Então, acho que seria realmente uma perda enorme para a região, muitos passos para trás. Seria perder espaços para a identificação de estratégias e políticas sobre os problemas que temos em comum que precisam ser compartilhadas. Outro exemplo: na nossa região temos uma perspectiva particular sobre a questão do acesso aos medicamentos. É diferente da perspectiva de muitos países da Europa e dos Estados Unidos, que são produtores, então muitas vezes defendem os interesses da indústria farmacêutica.

Então são só exemplos, mas acho que na saúde de forma integral você vai encontrar em todas as áreas uma abordagem particular da América do Sul, que é fundamental que conheçamos, que compartilhemos, a fortaleçamos em defesa dos interesses de uma população que historicamente tem sido marginalizada, historicamente tem sido vítima de muitas das políticas e estratégias de países que defendem interesses que não são os da nossa população. Não fortalecer a integração regional implica retrocessos que têm impacto direto sobre a vida e a saúde das pessoas.

Qual é a especifidade da Unasul em relação a outros organismos multilaterais, como o Mercosul?

Uma das particularidades da Unasul é justamente o fato de se concentrar muito nas áreas sociais.
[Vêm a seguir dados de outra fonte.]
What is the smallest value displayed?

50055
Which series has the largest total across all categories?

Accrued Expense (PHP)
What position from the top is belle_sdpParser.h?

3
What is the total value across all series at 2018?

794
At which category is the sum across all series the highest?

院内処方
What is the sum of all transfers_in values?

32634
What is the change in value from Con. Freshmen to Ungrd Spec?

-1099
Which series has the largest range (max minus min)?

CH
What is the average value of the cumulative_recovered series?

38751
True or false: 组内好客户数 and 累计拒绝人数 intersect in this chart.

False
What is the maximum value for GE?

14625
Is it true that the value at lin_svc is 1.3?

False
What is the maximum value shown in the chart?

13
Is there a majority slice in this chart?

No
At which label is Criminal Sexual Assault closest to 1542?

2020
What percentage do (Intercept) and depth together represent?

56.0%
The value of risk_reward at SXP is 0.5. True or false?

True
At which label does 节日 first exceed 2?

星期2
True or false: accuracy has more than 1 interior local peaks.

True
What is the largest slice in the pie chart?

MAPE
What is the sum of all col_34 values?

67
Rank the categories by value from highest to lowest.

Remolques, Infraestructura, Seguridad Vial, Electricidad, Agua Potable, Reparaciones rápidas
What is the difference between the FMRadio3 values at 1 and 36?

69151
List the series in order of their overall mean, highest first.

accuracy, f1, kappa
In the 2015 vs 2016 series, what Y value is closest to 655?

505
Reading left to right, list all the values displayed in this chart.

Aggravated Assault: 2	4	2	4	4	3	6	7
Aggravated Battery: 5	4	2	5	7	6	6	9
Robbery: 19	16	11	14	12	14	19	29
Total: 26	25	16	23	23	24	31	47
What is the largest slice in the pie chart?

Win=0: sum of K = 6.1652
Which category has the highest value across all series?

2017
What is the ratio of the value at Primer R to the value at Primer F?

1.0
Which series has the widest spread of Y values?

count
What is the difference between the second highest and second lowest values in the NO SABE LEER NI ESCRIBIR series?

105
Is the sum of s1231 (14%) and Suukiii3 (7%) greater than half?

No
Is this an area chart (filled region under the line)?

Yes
É uma coisa que tem em outrosorganismos, mas com uma abordagem muito menor. O próprio Mercosul está mais orientado à integração comercial, a temas econômicos. O mais valioso da Unasul é justamente o enfoque sobre os aspectos sociais. No campo da saúde você pode ter países que tem diferenças ideológicas muito grandes, marcadas, mas quando você tem que fortalecer o sistema de vigilância por conta da emergência de enfermidades como a febre amarela, ou como a introdução novamente na região do sarampo e outrasdoenças, a diferença ideológica não pode ser uma barreira para fazer um trabalho conjunto.

Então eu acredito que vamos sair dessa situação e espero que os países e representantes dos países possam se sentar, dialogar, encontrar soluções porque  é um mecanismo de integração regional muito valioso, frente um mundo onde muitas vezes há uma presença muito forte dos Estados Unidos e dos países da Europa que tem posições particulares no tema de saúde, muito mais focadas no aspecto de seguridade. Então nós a partir de uma região como a América do Sul e como representantes do Sul global temos a necessidade de atuar coletivamente porque ter uma mesma posição, mas atuar individualmente, separadamente, sem dúvida debilita a posição dos países nos âmbitos internacionais, por exemplo, na Assembleia Mundial da Saúde [instância decisória da OMS]. Tomando posições conjuntas como Unasul temos  peso muito maior e ganhamos capacidade de chamar atenção do mundo de uma maneira muito diferente. Então esperamos que a Unasul possa ter continuidade, possa aprofundar o trabalho que vem fazendo e acho que a saída mais importante é o diálogo;  é o que está propondo a Bolívia que tem sido muito clara sobre abertura ao diálogo. Nós esperamos que isso possa gerar frutos que permitam alcançar as aspirações que nós temos com a população sul-americana.